Date: October 17, 2025

Title: PAPAYA Federated Analytics Stack: Engineering Privacy, Scalability and Practicality

Speaker: Salman Abid, Ph.D. student, Cornell Bowers

A color photo of a man with glasses wearing a scarf.

Abstract: Cross-device Federated Analytics (FA) is a distributed computation paradigm designed to answer analytics queries about and derive insights from data held locally on users’ devices. On-device computations combined with other privacy and security measures ensure that only minimal data is transmitted off-device, achieving a high standard of data protection. Despite FA’s broad adoption, the applicability of existing FA systems is limited by compromised accuracy; lack of flexibility for data analytics; and an inability to scale effectively. In this paper, we describe our approach to combine privacy, scalability, and practicality to build a system that overcomes these limitations.
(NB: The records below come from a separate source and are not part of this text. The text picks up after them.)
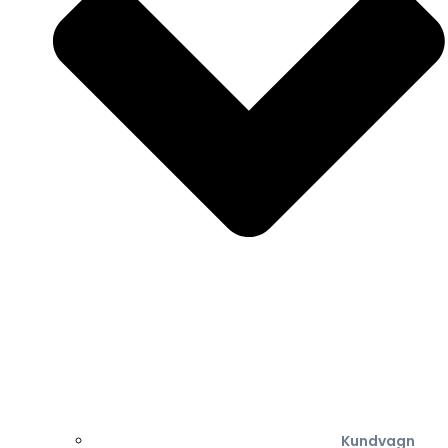
Kundvagn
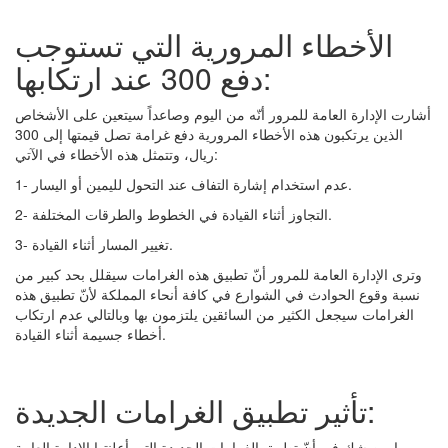
الأخطاء المرورية التي تستوجب
دفع 300 عند ارتكابها:
أشارت الإدارة العامة للمرور أنّه من اليوم وصاعداً سيتعين على الأشخاص
الذين يرتكبون هذه الأخطاء المرورية دفع غرامة تصل قيمتها إلى 300
ريال، وتتمثل هذه الأخطاء في الآتي:
1- عدم استخدام إشارة التفاف عند التحول لليمين أو اليسار.
2- التجاوز أثناء القيادة في الخطوط والطرقات المختلفة.
3- تغيير المسار أثناء القيادة.
وترى الإدارة العامة للمرور أنّ تطبيق هذه الغرامات سيقلل بحد كبير من
نسبة وقوع الحوادث في الشوارع في كافة أنحاء المملكة لأنّ تطبيق هذه
الغرامات سيجعل الكثير من السائقين يلتزمون بها وبالتالي عدم ارتكاب
أخطاء جسيمة أثناء القيادة.
تأثير تطبيق الغرامات الجديدة:
ما من شك في أنّ تطبيق الغرامات الجديدة التي أعلنتها الإدارة العامة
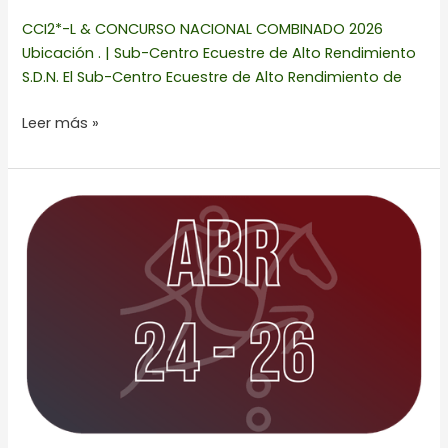
CCI2*-L & CONCURSO NACIONAL COMBINADO 2026
Ubicación . | Sub-Centro Ecuestre de Alto Rendimiento
S.D.N. El Sub-Centro Ecuestre de Alto Rendimiento de
Leer más »
2a
FECHA
CIRCUITO
ECUESTRE
DEFENSA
The PAPAYA system at Meta system leverages trusted execution environments (TEEs) and optimizes the use of on-device computing resources to facilitate federated data processing across large fleets of devices, while ensuring robust, defensible, and verifiable privacy safeguards. We focus on federated analytics (statistics and monitoring), in contrast to systems for federated learning (ML workloads), and we flag the key differences.

Bio: Salman is a second-year Ph.D. student working with Hakim Weatherspoon in Systems. His current research is on Distributed Systems for Digital Agriculture, building a secure framework to use ML on the farm.